### WORK INSTRUCTIONS
1 > Answer these questions about the forum post on polygon diagonals:
(a) Who wrote the quoted message, and on what date?
(b) In the quoted procedure, what was changed until the shape could hold the diagonals?
(c) What web address does the reply give as the place where the other diagonals were found?
2 > Reproduce the part of the forum post on polygon diagonals starting with "On 30 May 2004" and going on through "diagonals (image attached)".

### PASSAGE
>>>>

On 30 May 2004 at 17:52, Dan Stone wrote:

> My quick and dirty procedure - I just changed the side length until the
> shape could 'hold' the diagonals
> that were drawn as 2 rectangles.

But there are other diagonals (image attached)

graphic

I found that out, here:
http://mathworld.wolfram.com/PolygonDiagonal.html

> Okay, have I made a mountain out of a molehill? <grin>
> What would be a better way to have done this?

<<<<

### INFORMATION SUPPLIED
>>>>

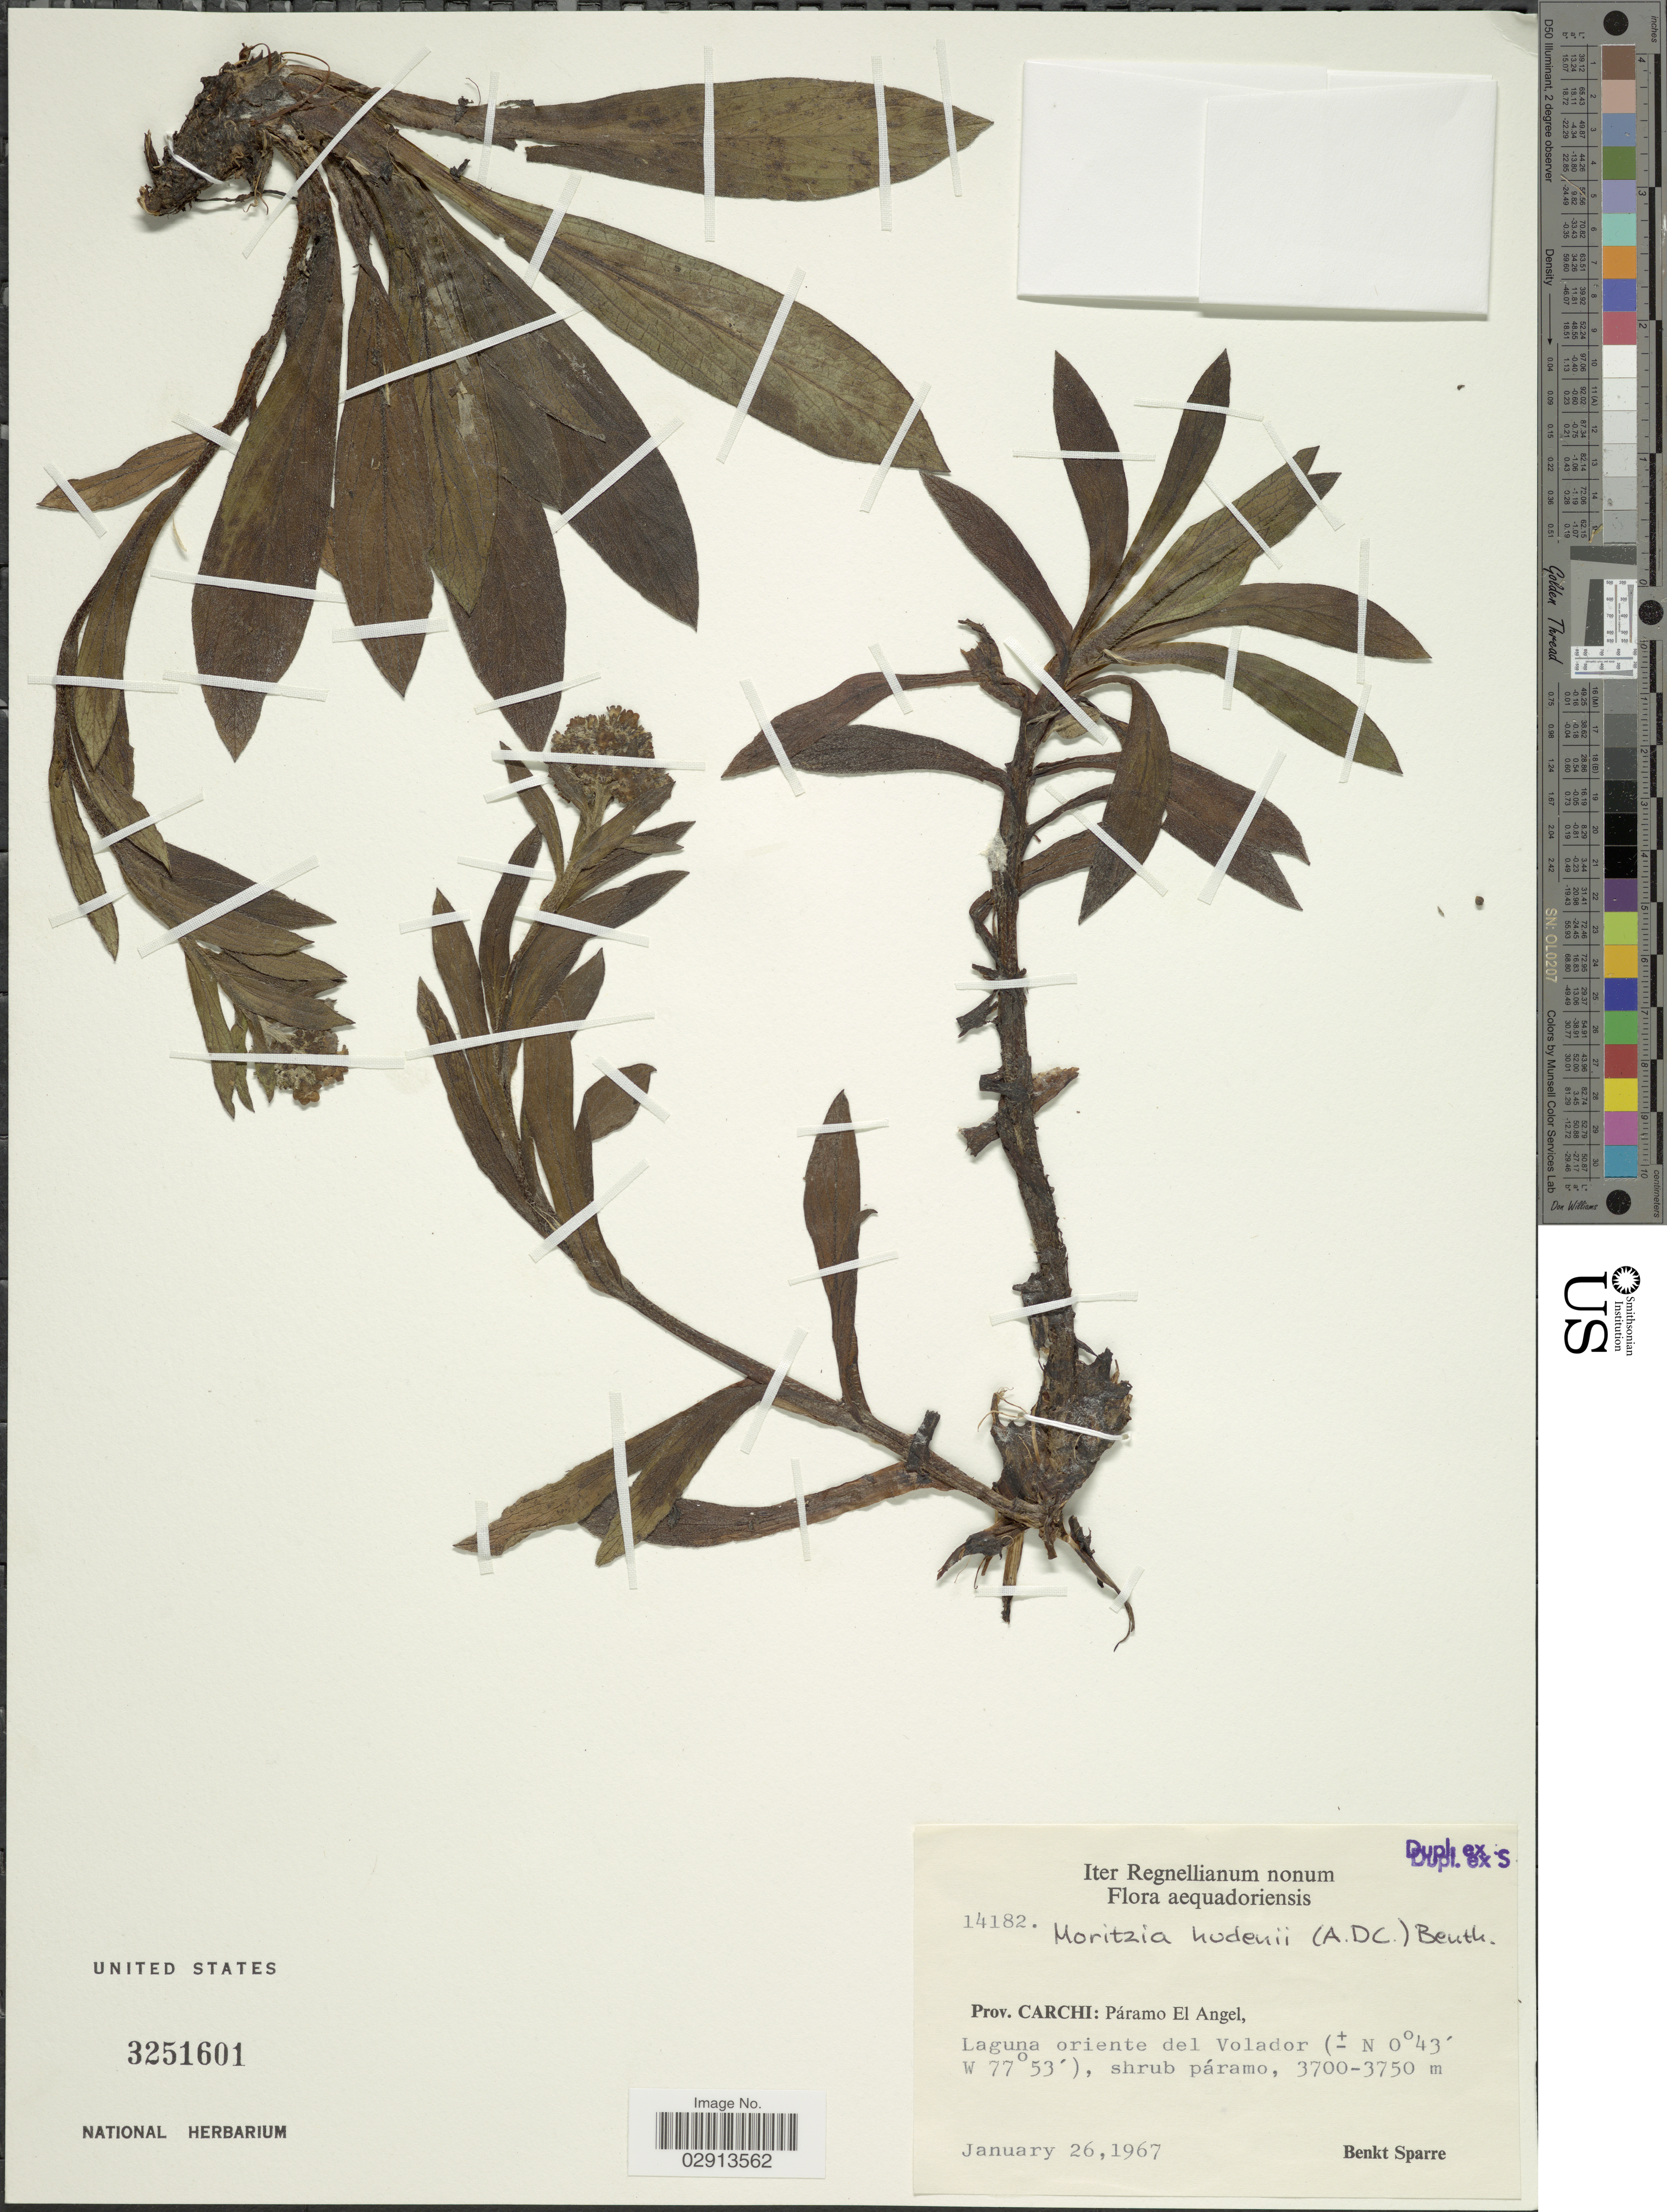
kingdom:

<<<<
>>>>

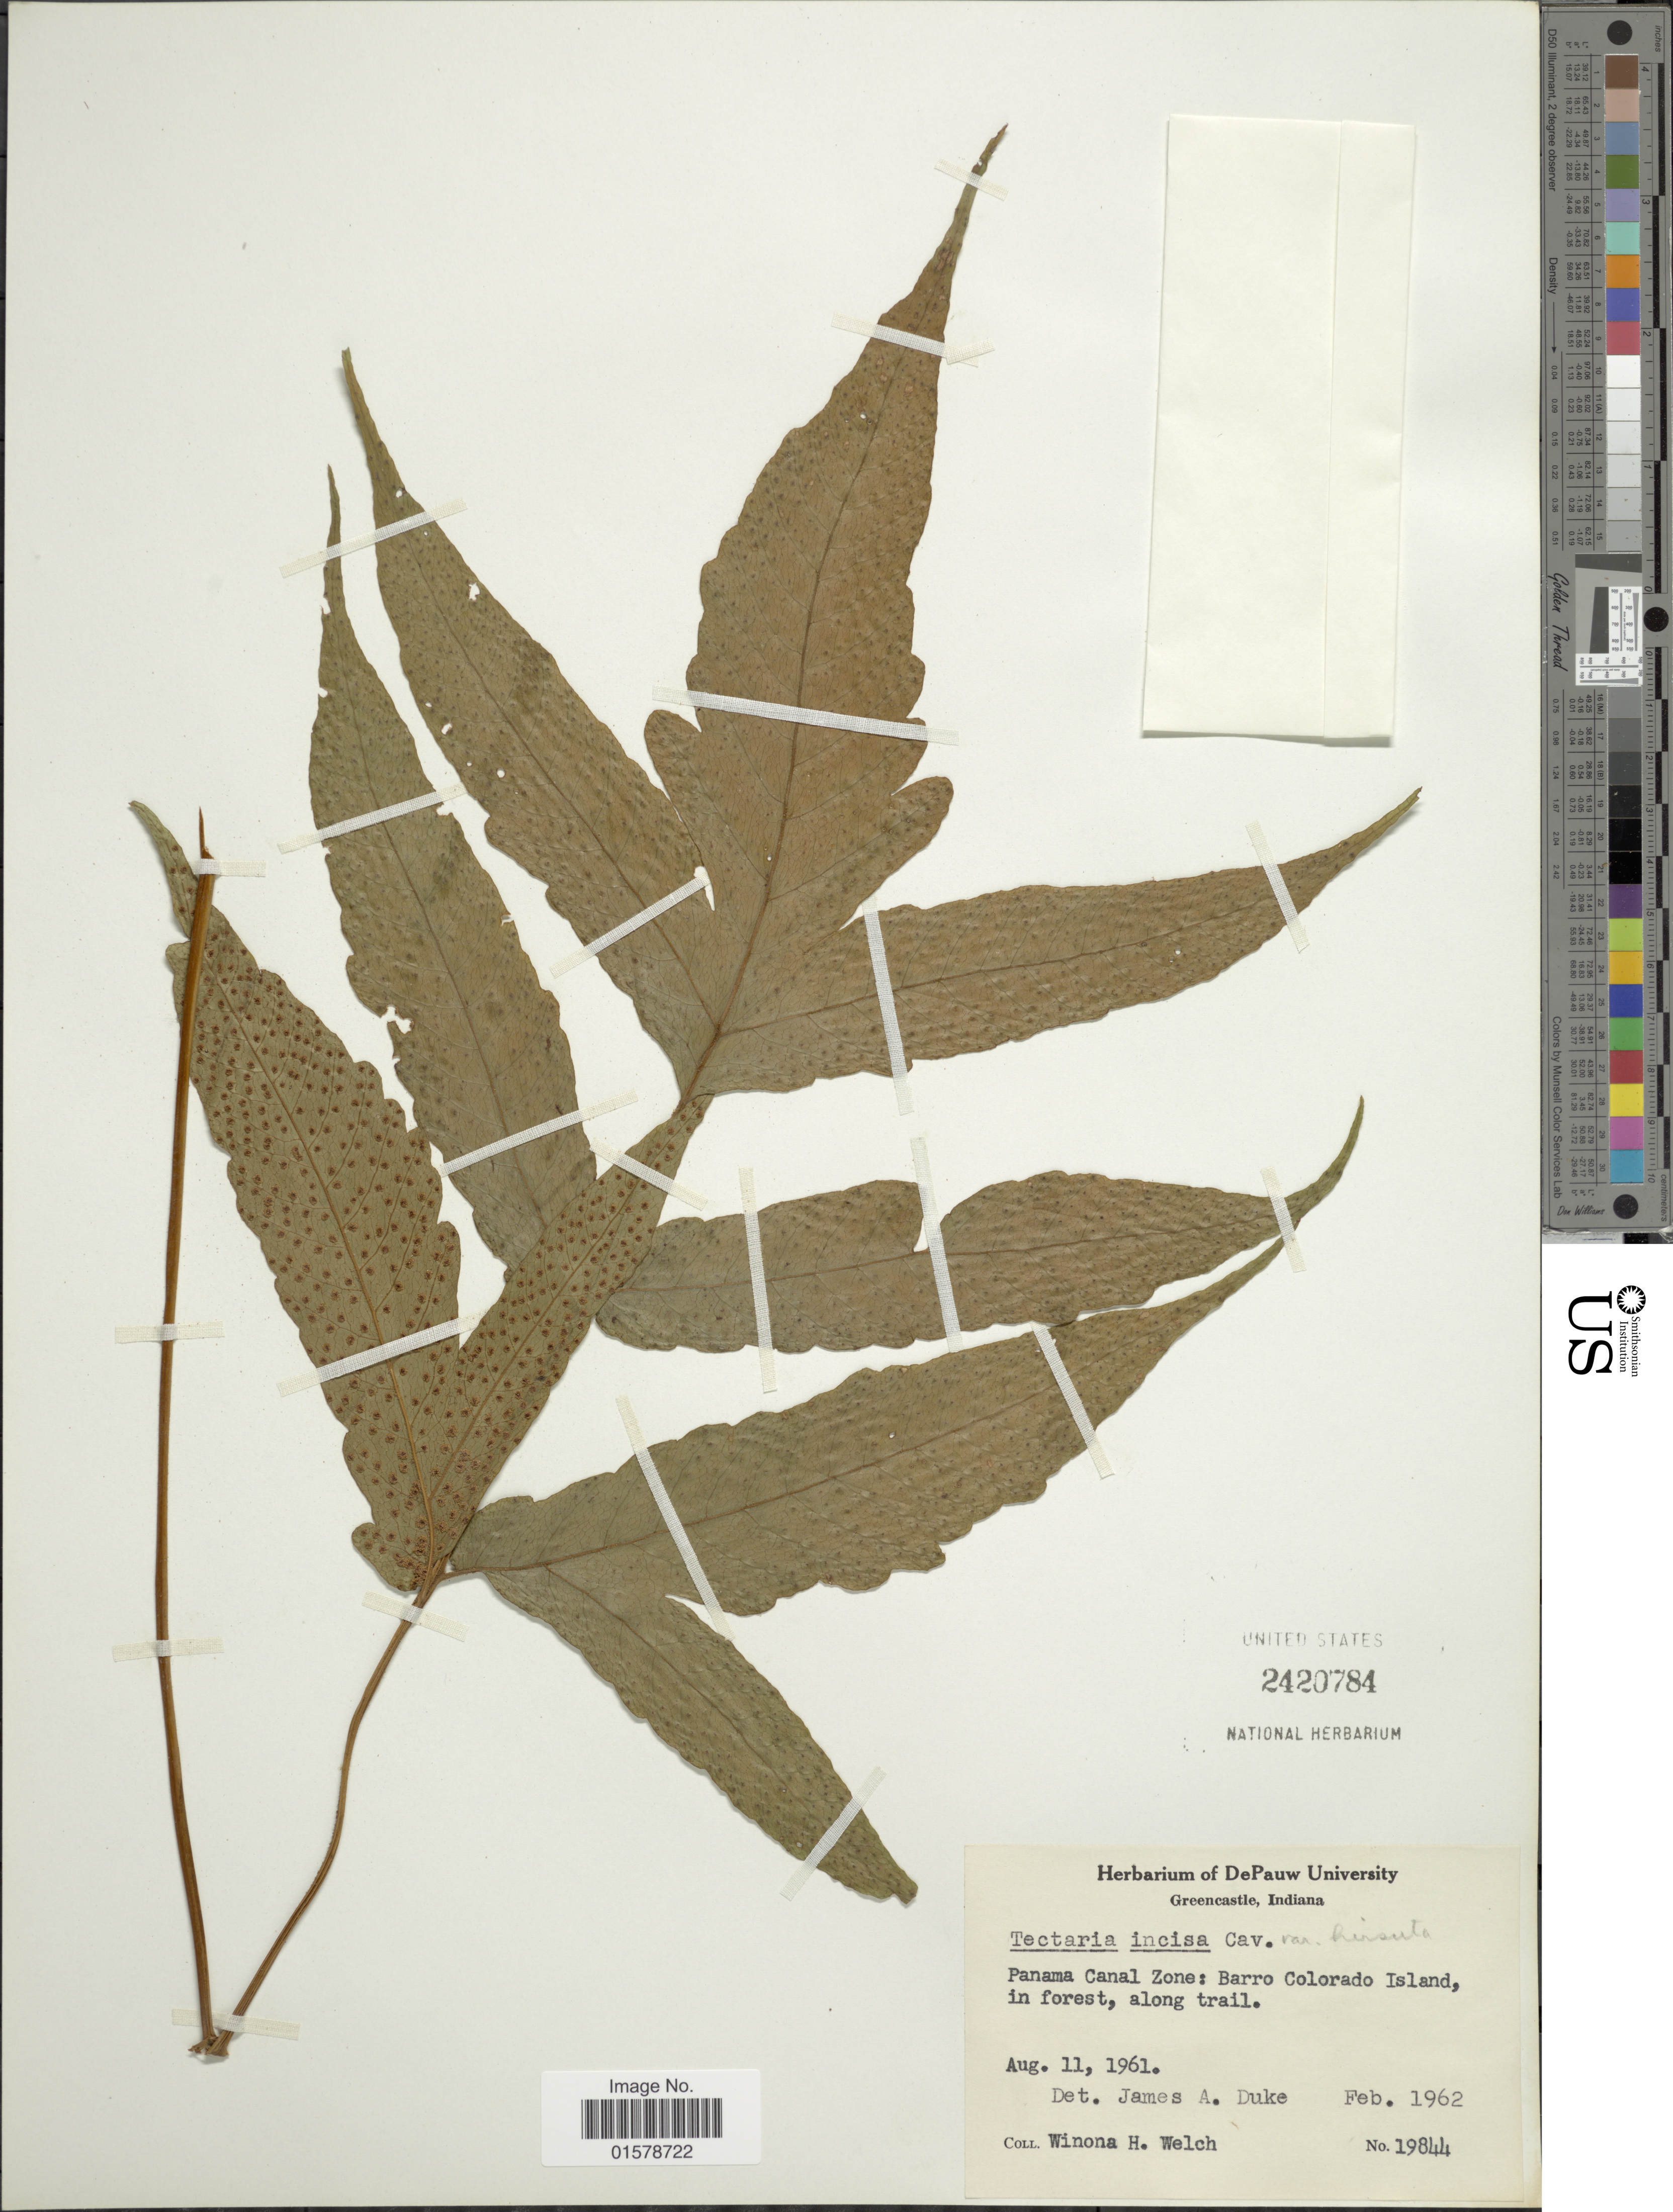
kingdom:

<<<<

### EXPECTED RESPONSES
1 >
(a) Dan Stone, on 30 May 2004.
(b) The side length.
(c) http://mathworld.wolfram.com/PolygonDiagonal.html

2 >
On 30 May 2004 at 17:52, Dan Stone wrote:

> My quick and dirty procedure - I just changed the side length until the
> shape could 'hold' the diagonals
> that were drawn as 2 rectangles.

But there are other diagonals (image attached)